“The price of apparently cheap food is costing nothing less than the Earth.”
We are not amused: Prince launches scathing attack on food industry
Speaking at the Langenburg Forum 2013 in Germany, Prince Charles – the Prince of Wales – said the "aggressive search for cheaper food" that is currently commonplace in the food industry should be replaced by more sustainable and locally driven production.
“It may appear that things are well,” said the Prince. “Big global corporations may appear to be prospering out of operating on a global monocultural scale but, as I hope you have seen, if you drill down into what is actually happening, things are not so healthy.”
The UK royal suggested that current methods of working in the industry are rapidly mining resilience out of our food system and threatening to leave it ever more vulnerable to the various external shocks that are becoming more varied, extreme and frequent.”
Cheap food is ‘not cheap at all'
Prince Charles said the drive to make food cheaper for consumers and to earn companies bigger profits was sucking real value out of the food production system – value that was critical to its sustainability.
"I am talking here about obvious things like the vitality of the soil and local ecosystems, the quality and availability of fresh water and so on, but also about less obvious things, like local employment and people's health,” said the heir to the British throne.
He added that the spiralling costs of type 2 diabetes and other obesity-related conditions, coupled with practices which damage the environment, mean that cheap food production is really "not cheap at all".
"The only reason it appears cheap in the shops is because the costs either fall somewhere else, or they are being stored up for the future," he said.
“The price of apparently cheap food is costing nothing less than the Earth.”
‘Worrying shortcuts’ and vast distances
Charles said that the ‘aggressive search’ for cheaper food has driven farmers and suppliers to sometimes take ‘very worrying short cuts’.
“The recent horsemeat scandals are surely just one example, revealing a disturbing situation where even the biggest retailers seem not to know where their supplies are coming from.”
“We also have to consider the problems we expose ourselves to when we ship vast quantities of commodities half way round the world,” said the Prince.
“These long distance supply chains are apt to snap when they are subjected to sudden shocks,” he said – citing unexpected weather, hikes in fuel prices, trade disputes and disease as just a few threats to a global supply chain.
Recalibrate and re-gear
For these reasons Charles said that food needs to be produced in a more sustainable and eco-friendly manner – adding that how it processed and distributed “needs to happen at a much more appropriate level.”

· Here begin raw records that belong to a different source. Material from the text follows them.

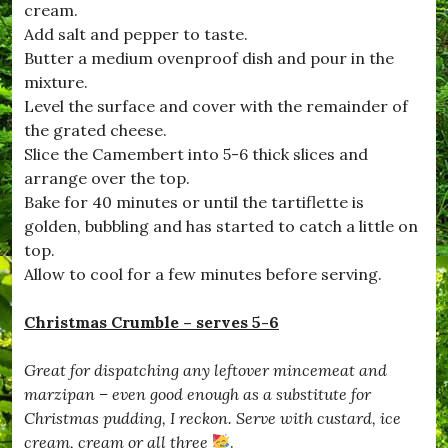
cream.
#
D
Add salt and pepper to taste.
e
Butter a medium ovenproof dish and pour in the
c
mixture.
e
m
Level the surface and cover with the remainder of
b
the grated cheese.
e
Slice the Camembert into 5-6 thick slices and
r
,
arrange over the top.
#
Bake for 40 minutes or until the tartiflette is
D
golden, bubbling and has started to catch a little on
o
r
top.
s
Allow to cool for a few minutes before serving.
e
t
,
Christmas Crumble – serves 5-6
#
D
Great for dispatching any leftover mincemeat and
r
i
marzipan – even good enough as a substitute for
m
Christmas pudding, I reckon. Serve with custard, ice
p
cream, cream or all three
.
t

“In short, our food systems need to have better networks which are less globally dependent and more locally inter-connected,” he suggested. “We have to recalibrate and re-gear the system.”
“I realise only too clearly that there is no one ‘magic bullet’ solution to establishing a resilient and sustainable food system,” added the Prince, noting that local food production ‘is not the panacea.’
“But we do need to redress the balance perhaps through carefully structured incentives and disincentives if we are to evolve food systems and food businesses so that people have what they most want, and nature’s systems have what they most need to keep us all going, now and in the future.”